Problem details
Print the material below word for word, from its first line up to and including the line with "order: Coleoptera".

* * *

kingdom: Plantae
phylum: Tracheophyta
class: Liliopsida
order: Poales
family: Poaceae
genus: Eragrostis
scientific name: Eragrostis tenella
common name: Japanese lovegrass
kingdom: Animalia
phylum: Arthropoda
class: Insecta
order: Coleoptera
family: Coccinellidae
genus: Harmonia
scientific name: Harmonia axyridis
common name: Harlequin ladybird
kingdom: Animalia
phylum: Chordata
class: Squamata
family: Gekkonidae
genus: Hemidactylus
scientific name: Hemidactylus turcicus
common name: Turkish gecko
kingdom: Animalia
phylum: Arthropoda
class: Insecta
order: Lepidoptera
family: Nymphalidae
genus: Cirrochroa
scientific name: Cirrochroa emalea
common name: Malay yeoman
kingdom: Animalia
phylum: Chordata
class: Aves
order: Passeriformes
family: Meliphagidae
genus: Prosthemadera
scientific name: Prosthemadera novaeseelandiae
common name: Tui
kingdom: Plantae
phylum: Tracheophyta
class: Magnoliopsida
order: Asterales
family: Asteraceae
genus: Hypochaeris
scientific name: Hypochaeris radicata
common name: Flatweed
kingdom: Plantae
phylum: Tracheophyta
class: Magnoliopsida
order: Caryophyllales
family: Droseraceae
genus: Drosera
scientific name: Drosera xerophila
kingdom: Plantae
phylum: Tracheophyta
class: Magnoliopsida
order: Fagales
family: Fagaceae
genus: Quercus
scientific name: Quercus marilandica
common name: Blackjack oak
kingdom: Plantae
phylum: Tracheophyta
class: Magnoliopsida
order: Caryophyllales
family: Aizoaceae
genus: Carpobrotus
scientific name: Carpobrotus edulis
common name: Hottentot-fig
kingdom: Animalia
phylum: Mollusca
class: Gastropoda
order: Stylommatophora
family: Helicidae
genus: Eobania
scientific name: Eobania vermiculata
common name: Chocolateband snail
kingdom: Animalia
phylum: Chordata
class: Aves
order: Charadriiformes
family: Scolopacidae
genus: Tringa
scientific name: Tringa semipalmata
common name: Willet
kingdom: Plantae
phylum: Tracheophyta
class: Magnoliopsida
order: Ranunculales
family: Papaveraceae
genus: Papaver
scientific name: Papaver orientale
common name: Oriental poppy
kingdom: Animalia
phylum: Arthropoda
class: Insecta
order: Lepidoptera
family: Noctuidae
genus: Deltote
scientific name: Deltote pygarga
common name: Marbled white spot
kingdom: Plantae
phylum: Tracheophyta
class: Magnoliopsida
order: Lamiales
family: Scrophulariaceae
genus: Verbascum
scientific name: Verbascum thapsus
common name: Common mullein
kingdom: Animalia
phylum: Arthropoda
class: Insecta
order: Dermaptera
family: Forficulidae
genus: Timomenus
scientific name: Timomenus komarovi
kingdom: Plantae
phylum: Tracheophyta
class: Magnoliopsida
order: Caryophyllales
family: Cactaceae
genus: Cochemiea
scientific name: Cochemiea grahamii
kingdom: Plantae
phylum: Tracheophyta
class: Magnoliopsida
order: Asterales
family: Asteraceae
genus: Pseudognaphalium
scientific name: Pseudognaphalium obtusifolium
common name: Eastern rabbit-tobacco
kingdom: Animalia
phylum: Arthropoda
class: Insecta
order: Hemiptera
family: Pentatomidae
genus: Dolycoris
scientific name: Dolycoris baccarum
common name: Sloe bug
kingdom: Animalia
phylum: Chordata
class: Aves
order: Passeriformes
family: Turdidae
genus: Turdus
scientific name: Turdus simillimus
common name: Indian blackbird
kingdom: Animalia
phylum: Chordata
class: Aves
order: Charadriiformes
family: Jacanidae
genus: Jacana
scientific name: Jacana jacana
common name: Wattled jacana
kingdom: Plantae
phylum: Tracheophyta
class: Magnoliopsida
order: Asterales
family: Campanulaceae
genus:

* * *

Answer to the exercise
kingdom: Plantae
phylum: Tracheophyta
class: Liliopsida
order: Poales
family: Poaceae
genus: Eragrostis
scientific name: Eragrostis tenella
common name: Japanese lovegrass
kingdom: Animalia
phylum: Arthropoda
class: Insecta
order: Coleoptera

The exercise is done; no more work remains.